Pinkerton came to Chicago from his native Scotland in 1842, and worked in the Northwest suburb of Dundee as a successful barrelmaker. One day, seeking a new source of wood for his product, Pinkerton floated to a small island in the middle of the Fox River, where he happened upon the campsite of a group of local counterfeiters. Returning to town, Pinkerton informed the sheriff, who returned with him to the island, and arrested the criminals. However, the leader of the gang was still at large, and the town council, sufficiently impressed with Pinkerton's earnestness, deputized him to find and arrest the ringleader.

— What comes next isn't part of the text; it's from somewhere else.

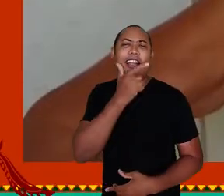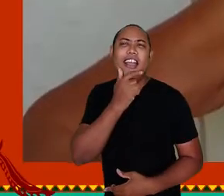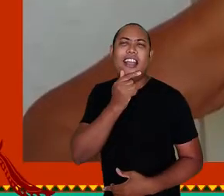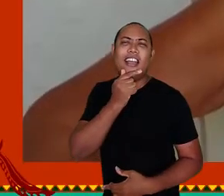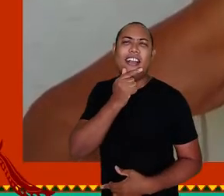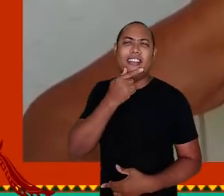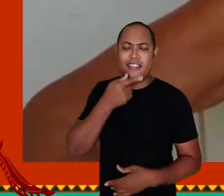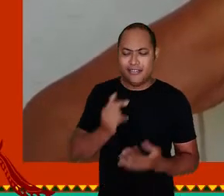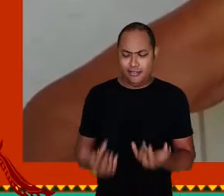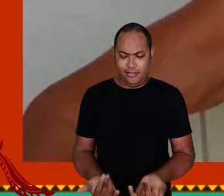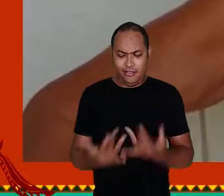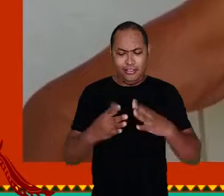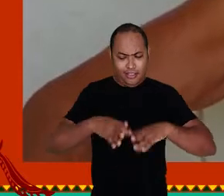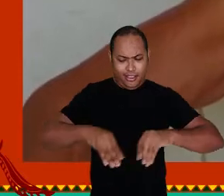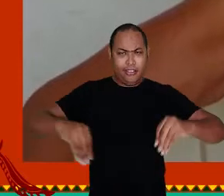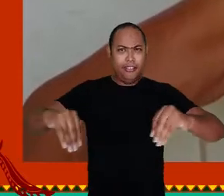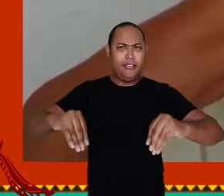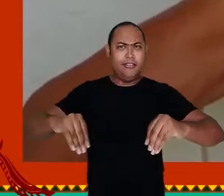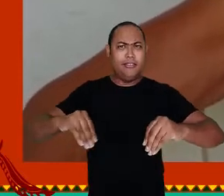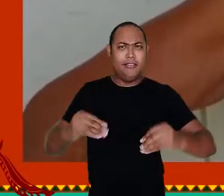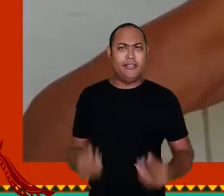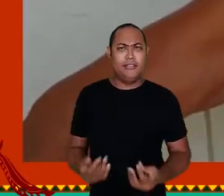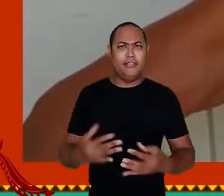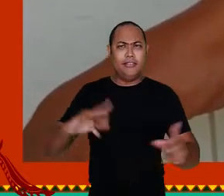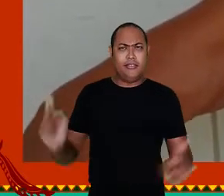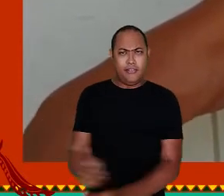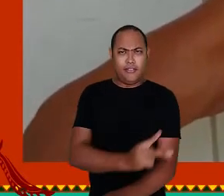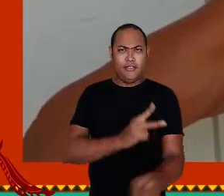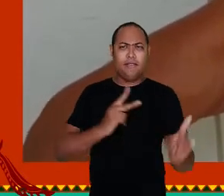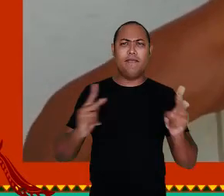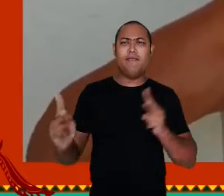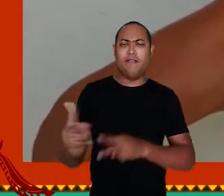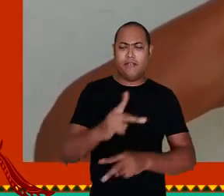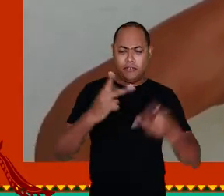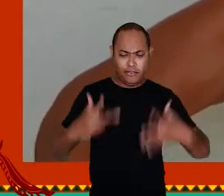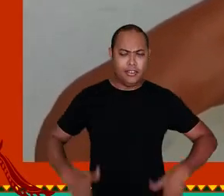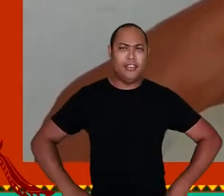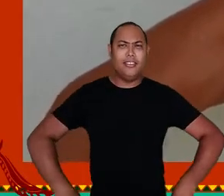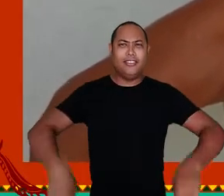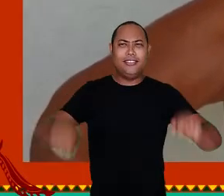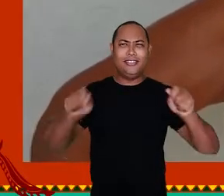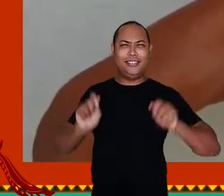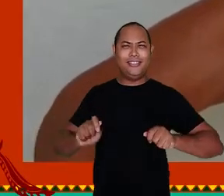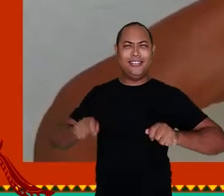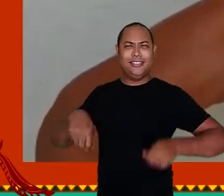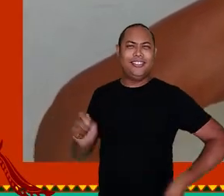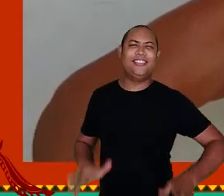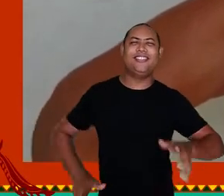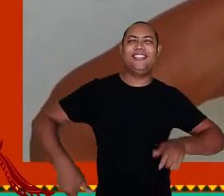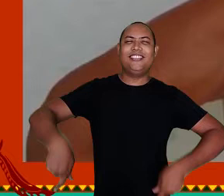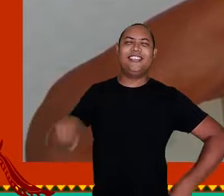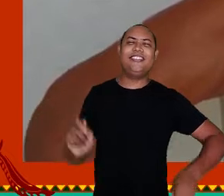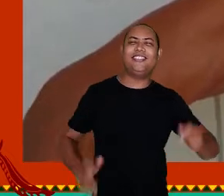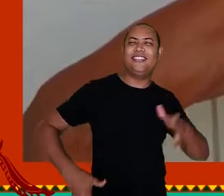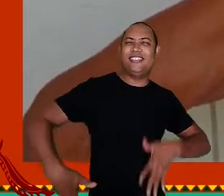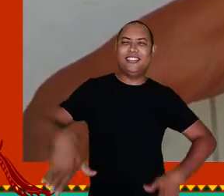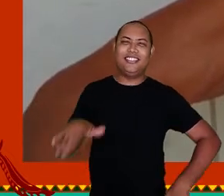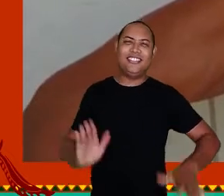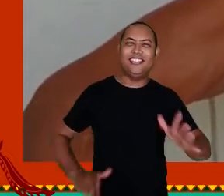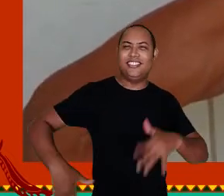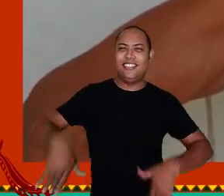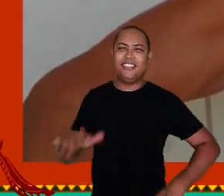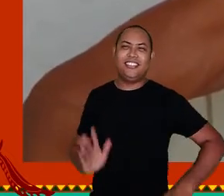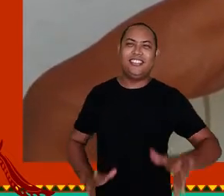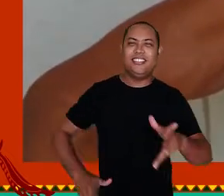Chegou Dona Cadu Do queimador de louça Quando o vento bate Balança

They gave him $125 with which he was to buy counterfeit bills as evidence.

Pinkerton quickly found his man, striking up a conversation with him in a local saloon, and offering the $125 as down payment on over $4,000 worth of bills, which he proposed to buy at $0.25 on the dollar. The men agreed to execute the rest of the transaction at the Sauganash in Chicago one week hence.

On the specified date, Pinkerton entered the hotel restaurant, and as two plainclothes officers looked on, bought the bills. As the money changed hands, the officers revealed the sting and arrested the counterfeiter. It is said that no counterfeit money was seen again in Cook County for over a year.

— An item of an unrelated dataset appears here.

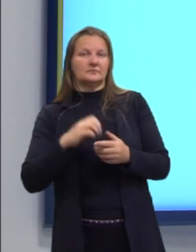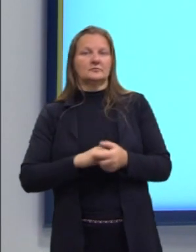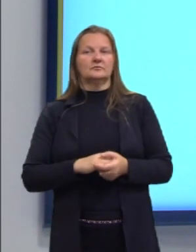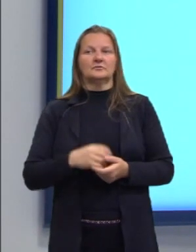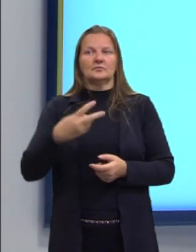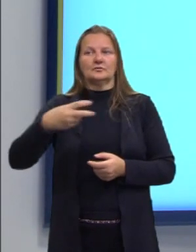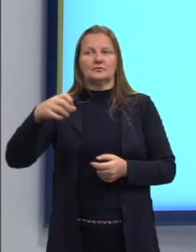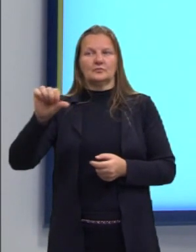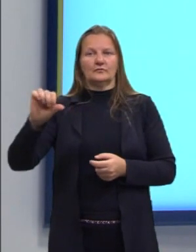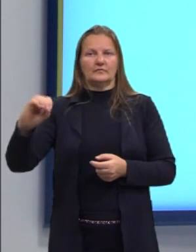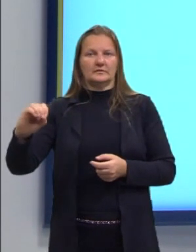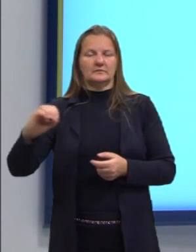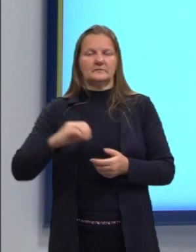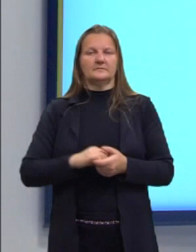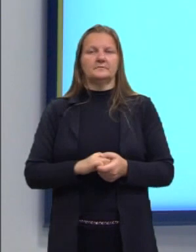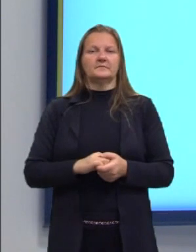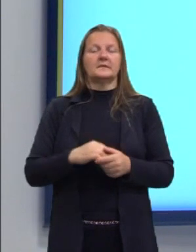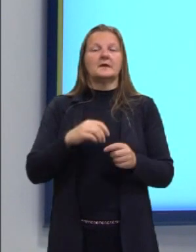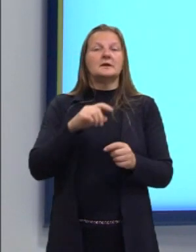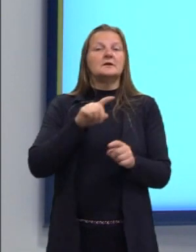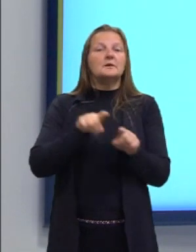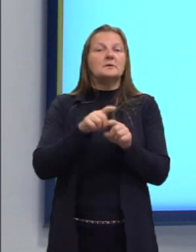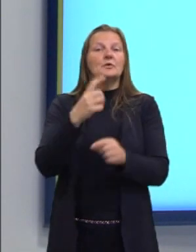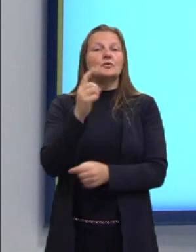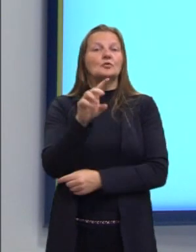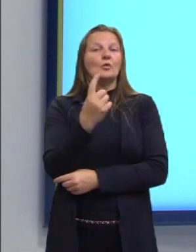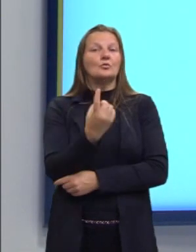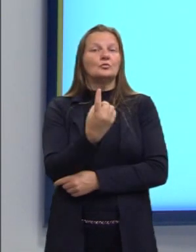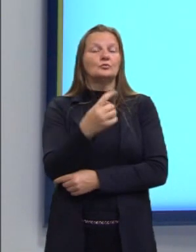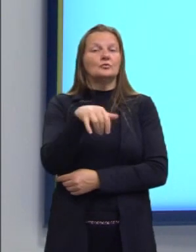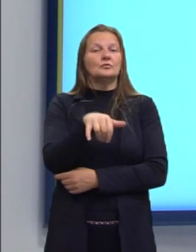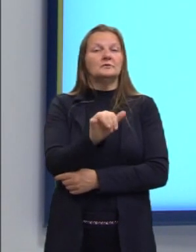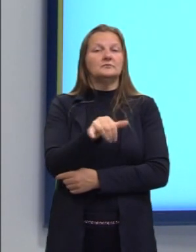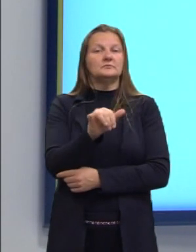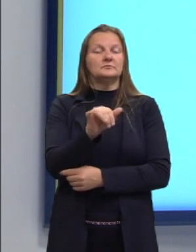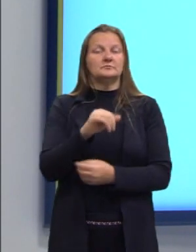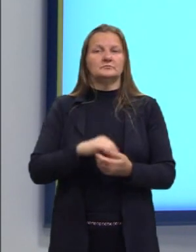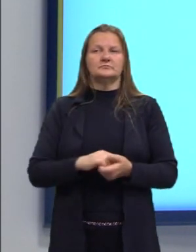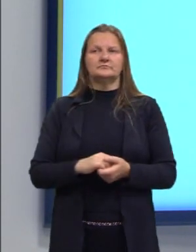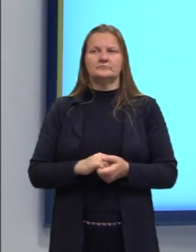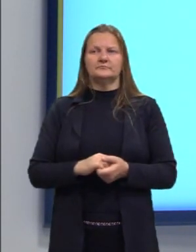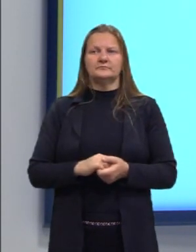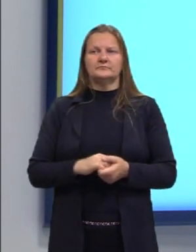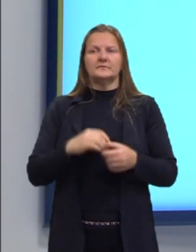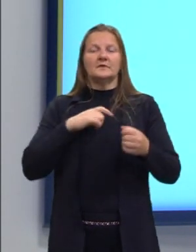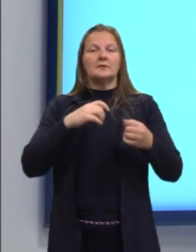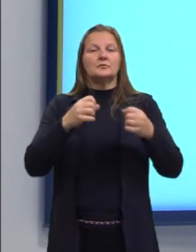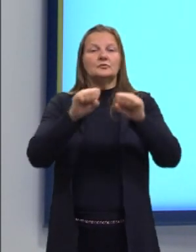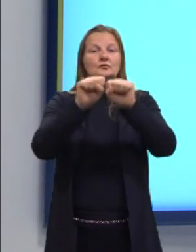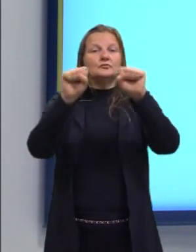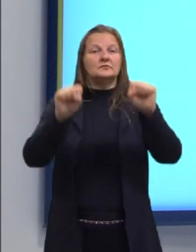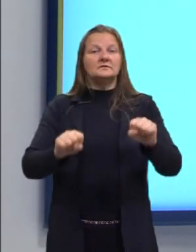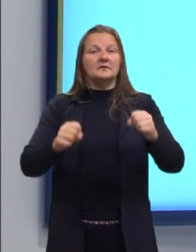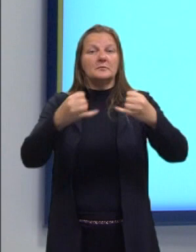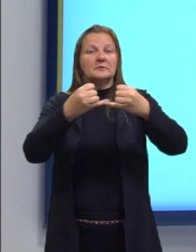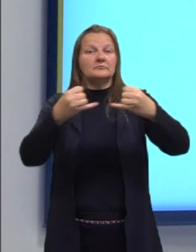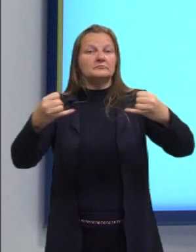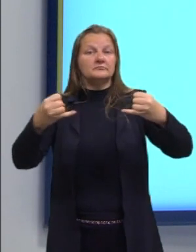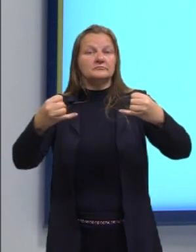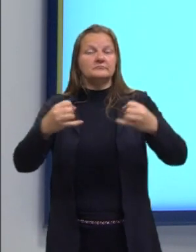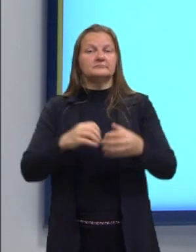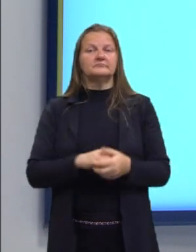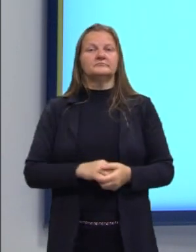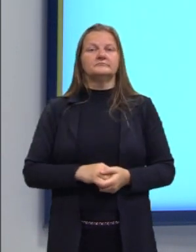a gente já bota aqui o 90, e apenas um bilhete, o Y. E com isso, nós teríamos um formato ali de um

Impressed with Pinkerton's abilities, the sheriff hired the barrelmaker as a full-time investigator, from which he went on to great fame and success. He founded the Pinkerton National Detective Agency in the 1850s, and was involved in foiling an assassination plot on President Lincoln, performing military intelligence during the Civil War, and arousing strife within labor unions that kept them from successfully organizing against business interests. His Detective Agency still exists today.

The Sauganash Hotel burned in 1851, and the site was later used for the Republican convention that nominated Abraham Lincoln in his 1860 campaign. Today, the Chicago Lantern Building at 191 N. Wacker covers the spot where the Sauganash once stood.